Her recent and unique life course interviews of seven Norwegians living in London, ages ranging from 59 – 75, revealed that these women came to London for love and marriage, au pair work, freedom from close knit communities and disappointment about Norwegian welfare services. Their passage was made easier because their fathers had encouraged them to learn English, as a ‘useful’ language. Those who had trodden the au pair and marriage route had stayed for family reasons and had chosen part-time work to suit. Others, who had come for career reasons and later married here, had made their decision to stay right from the start. These women juggled their careers with family responsibilities and worked until retirement. None had come ‘to get a better life’ in the traditional migrant sense.
Only one, married to a black man, had faced discrimination. Although settled in Britain, none wanted to become British citizens. They had all their rights, bar the right to vote. Professor Christensen considered that if there had been the option of dual nationality, their decisions might have been different. However, they could keep in touch with their Norwegian culture through their community networks and work and telling their grandchildren about Norway. There was also the Norwegian ‘injection’ of the holiday cottage – but then straight back to Britain! These women had no fear of getting old in Britain, as long as they could avoid residential care. They hoped for help from their families in return for caring for grandchildren. Those who had worked for Norwegian agencies received higher pensions than their British counterparts. They could thus afford private care.
Dr Shereen Hussein: Older Turkish migrants’ care needs in the UK: cultural encounters and unmet needs – how do these compare?
Dr Hussein identified three distinct Turkish population groups: Turks, Alevi/Kurds and Turkish Cypriots living in the UK, sometimes referred to as ‘invisible minorities’. Although separate in their homeland, ethnic divisions are less apparent over here. However, each group has different ethnic histories. Old age is taking some by surprise.
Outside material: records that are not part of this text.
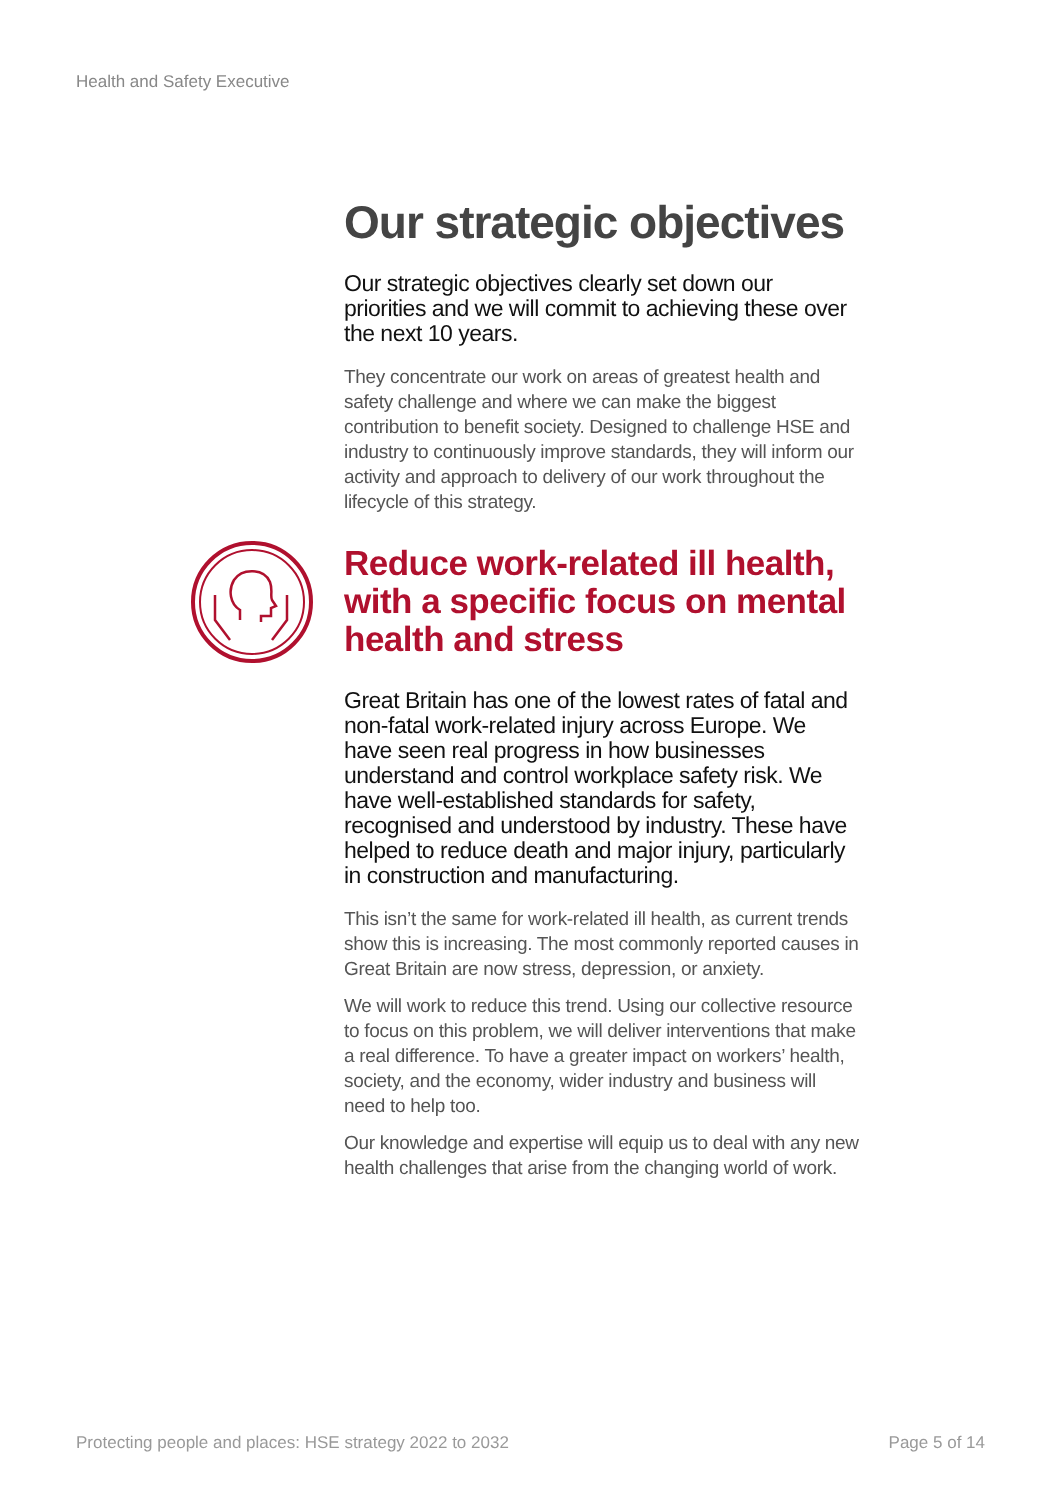Health and Safety Executive
Our strategic objectives
Our strategic objectives clearly set down our priorities and we will commit to achieving these over the next 10 years.
They concentrate our work on areas of greatest health and safety challenge and where we can make the biggest contribution to benefit society. Designed to challenge HSE and industry to continuously improve standards, they will inform our activity and approach to delivery of our work throughout the lifecycle of this strategy.
Reduce work-related ill health, with a specific focus on mental health and stress
Great Britain has one of the lowest rates of fatal and non-fatal work-related injury across Europe. We have seen real progress in how businesses understand and control workplace safety risk. We have well-established standards for safety, recognised and understood by industry. These have helped to reduce death and major injury, particularly in construction and manufacturing.
This isn’t the same for work-related ill health, as current trends show this is increasing. The most commonly reported causes in Great Britain are now stress, depression, or anxiety.
We will work to reduce this trend. Using our collective resource to focus on this problem, we will deliver interventions that make a real difference. To have a greater impact on workers’ health, society, and the economy, wider industry and business will need to help too.
Our knowledge and expertise will equip us to deal with any new health challenges that arise from the changing world of work.
Protecting people and places: HSE strategy 2022 to 2032 Page 5 of 14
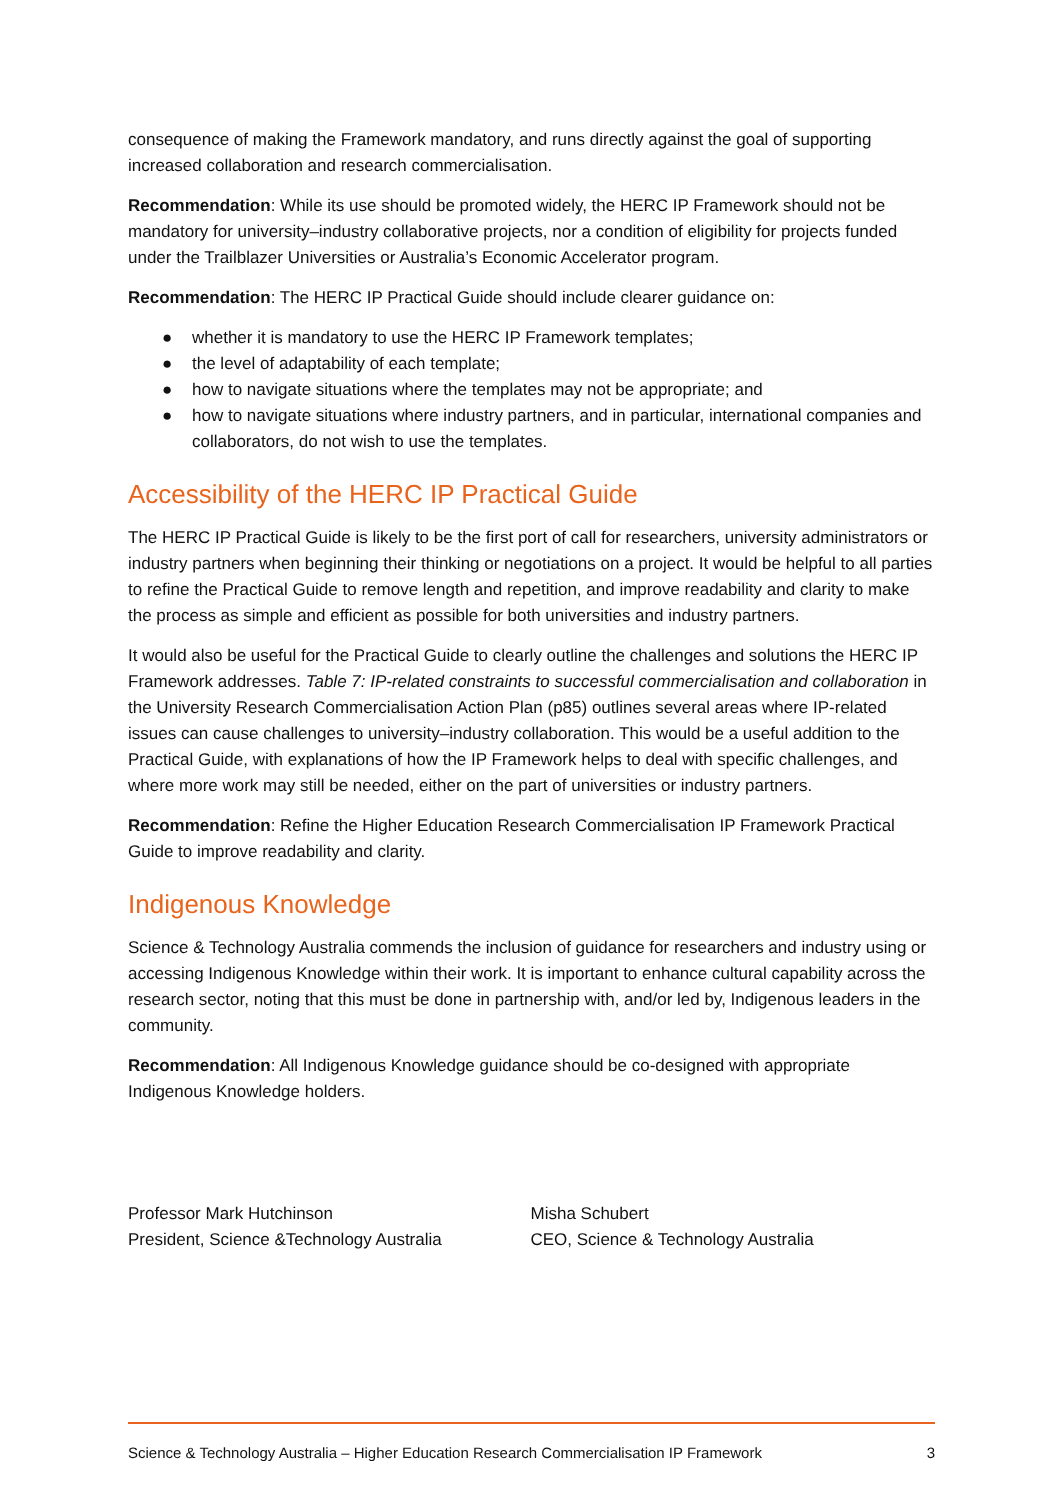consequence of making the Framework mandatory, and runs directly against the goal of supporting increased collaboration and research commercialisation.
Recommendation: While its use should be promoted widely, the HERC IP Framework should not be mandatory for university–industry collaborative projects, nor a condition of eligibility for projects funded under the Trailblazer Universities or Australia’s Economic Accelerator program.
Recommendation: The HERC IP Practical Guide should include clearer guidance on:
● whether it is mandatory to use the HERC IP Framework templates;
● the level of adaptability of each template;
● how to navigate situations where the templates may not be appropriate; and
● how to navigate situations where industry partners, and in particular, international companies and collaborators, do not wish to use the templates.
Accessibility of the HERC IP Practical Guide
The HERC IP Practical Guide is likely to be the first port of call for researchers, university administrators or industry partners when beginning their thinking or negotiations on a project. It would be helpful to all parties to refine the Practical Guide to remove length and repetition, and improve readability and clarity to make the process as simple and efficient as possible for both universities and industry partners.
It would also be useful for the Practical Guide to clearly outline the challenges and solutions the HERC IP Framework addresses. Table 7: IP-related constraints to successful commercialisation and collaboration in the University Research Commercialisation Action Plan (p85) outlines several areas where IP-related issues can cause challenges to university–industry collaboration. This would be a useful addition to the Practical Guide, with explanations of how the IP Framework helps to deal with specific challenges, and where more work may still be needed, either on the part of universities or industry partners.
Recommendation: Refine the Higher Education Research Commercialisation IP Framework Practical Guide to improve readability and clarity.
Indigenous Knowledge
Science & Technology Australia commends the inclusion of guidance for researchers and industry using or accessing Indigenous Knowledge within their work. It is important to enhance cultural capability across the research sector, noting that this must be done in partnership with, and/or led by, Indigenous leaders in the community.
Recommendation: All Indigenous Knowledge guidance should be co-designed with appropriate Indigenous Knowledge holders.
Professor Mark Hutchinson
President, Science &Technology Australia
Misha Schubert
CEO, Science & Technology Australia
Science & Technology Australia – Higher Education Research Commercialisation IP Framework 3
With a Turkish colleague, Dr Hussein has been interviewing older Turkish men and women (ages ranging from 55 – 102) as well as Turkish care and community care workers. These interviews were conducted in Turkish (crucial to the study). Typically, and in stark contrast to the Norwegian experience, people came to London for a ‘better life’, to find work and possibly to flee persecution. The jobs they found, often through friends, were low-skilled, with poor working conditions and without ‘formalities’ (regulated). They did not have to speak English because the whole workforce spoke Turkish. Many had been over here for 50 years and never learnt English. Once they left the labour market, they found a ‘sudden’ need to speak English and know the system. Language posed a huge barrier, although those with adult offspring who had grown up in the UK were more aware of services and activities. However, for others retirement has meant ‘when I became old’, nostalgia for their homeland, loss of identity and feelings of disempowerment. Whilst inter-changeable care responsibilities from and for older people were assumed within the culture and elsewhere, these expectations could not always be met and older people were sometimes obliged to use social care services with trepidation. The gap between actual and perceived social care needs was large and culturally sensitive services were viewed by the research participants to be limited. Overall, the Norwegian participants painted a far rosier picture of growing old in London than their Turkish counterparts.
What needs to change?
- Awareness that family is an important care provider but is not always available;
- A focus on working with younger and older Turkish communities to bridge language and care barriers;
- Assessment of the cost implications of not providing culturally sensitive early intervention and preventative measures, on crisis and intensive care services.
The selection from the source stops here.